Hoary Bat


Scientific Name: Lasiurus cinereus


Hoary bats typically weigh between 20 and 35 grams, 13 to 15 cm in length and have a wingspan of 43 cm, being the largest of the eastern bats. These bats are known for the white tips on the end of their brown-gray hairs, giving them a frosted look. Hoary bats have large, strong teeth and a broad skull. Hoary bats, like other tree bats, possess the ability to open their jaws 180 degrees, giving them strong bite force.


Hoary bats are found in all 50 states, making them the most widespread bat in the US. They are the only bat species found in Hawaii. Their range spans from Canada to Guatemala, as well as throughout South America. While hoary bats have been found in places like Bermuda, Scotland, and Iceland, their populations are most abundant in warmer climates in the western US. They spend much of the winter in the southern US down to South America and summers in the northern US and Canada.

Ecology and Behavior.

Hoary bats are overall solitary bats, except during mating season and migration. The bats tend to winter in warmer climates, although not all individuals do. Hoary bats spend daytime hours roosting in trees that are typically near open clearings. Occasionally they can be found in caves but they tend to have trouble finding their way out and often die as a result. During harsh weather hoary bats use their tail as insulation, wrapping it around their bodies. These bats also have a chatter they produce while flying.

Food and Feeding. 

Hoary bats mostly feed on moths but may also feed on beetles, flies, small wasps, dragonflies, termites, and grasshoppers. These bats have also been recorded as eating shed snake skin, grass, and tri-colored bats in some instances. Hoary bats have a relatively simple diet in respect to other bats and the number of insect species they eat.
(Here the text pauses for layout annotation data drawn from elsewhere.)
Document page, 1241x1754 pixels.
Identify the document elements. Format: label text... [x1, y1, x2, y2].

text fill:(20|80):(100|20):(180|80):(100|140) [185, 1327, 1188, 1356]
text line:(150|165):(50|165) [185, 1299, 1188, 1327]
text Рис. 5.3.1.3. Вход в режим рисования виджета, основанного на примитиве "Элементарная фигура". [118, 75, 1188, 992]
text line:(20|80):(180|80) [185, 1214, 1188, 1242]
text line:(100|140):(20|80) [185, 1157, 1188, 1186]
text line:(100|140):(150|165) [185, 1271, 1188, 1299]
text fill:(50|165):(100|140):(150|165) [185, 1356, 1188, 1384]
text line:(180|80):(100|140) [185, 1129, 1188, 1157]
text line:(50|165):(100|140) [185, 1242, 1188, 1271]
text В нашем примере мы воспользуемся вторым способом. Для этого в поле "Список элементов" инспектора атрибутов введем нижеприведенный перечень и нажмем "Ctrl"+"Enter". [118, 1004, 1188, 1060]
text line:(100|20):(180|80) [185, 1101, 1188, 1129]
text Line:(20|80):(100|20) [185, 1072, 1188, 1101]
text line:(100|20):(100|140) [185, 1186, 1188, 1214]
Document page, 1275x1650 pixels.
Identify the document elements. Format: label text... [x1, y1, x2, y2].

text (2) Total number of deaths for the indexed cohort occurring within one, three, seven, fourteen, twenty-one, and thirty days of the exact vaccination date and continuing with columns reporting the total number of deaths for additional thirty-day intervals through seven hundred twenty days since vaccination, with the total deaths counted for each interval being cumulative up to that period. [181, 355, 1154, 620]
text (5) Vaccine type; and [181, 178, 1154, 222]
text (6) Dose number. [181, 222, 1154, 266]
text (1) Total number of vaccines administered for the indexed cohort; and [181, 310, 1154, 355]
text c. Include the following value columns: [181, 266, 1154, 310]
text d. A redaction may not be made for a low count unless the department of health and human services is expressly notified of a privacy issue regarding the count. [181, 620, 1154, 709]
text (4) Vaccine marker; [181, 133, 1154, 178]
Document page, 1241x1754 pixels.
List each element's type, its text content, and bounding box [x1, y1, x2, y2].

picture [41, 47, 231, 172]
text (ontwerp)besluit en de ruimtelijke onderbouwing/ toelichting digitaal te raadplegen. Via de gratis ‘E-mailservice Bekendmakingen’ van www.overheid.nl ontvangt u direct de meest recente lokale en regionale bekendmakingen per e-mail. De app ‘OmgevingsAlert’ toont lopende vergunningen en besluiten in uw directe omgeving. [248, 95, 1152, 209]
Reproduction and Development.

The exact time of mating in relation to migration patterns of the hoary bat is currently unknown but mating has been known to occur in warmer hibernation climates, indicating it occurs sometime before or after migration. The female can store sperm through winter and into spring, when fertilization takes place. Litter sizes range from one to four offspring, with two being the typical number and females give birth while hanging upside down.


Overall, though never occurring in large numbers, hoary bats are widely spread over their range, except in Hawaii. The Hawaiian hoary bat is currently listed as “endangered.” While white-nose syndrome is not currently a threat for the hoary bat, scientists are keeping an eye on their populations for indications of potential harm. Though they are one of the species most impacted by wind farms.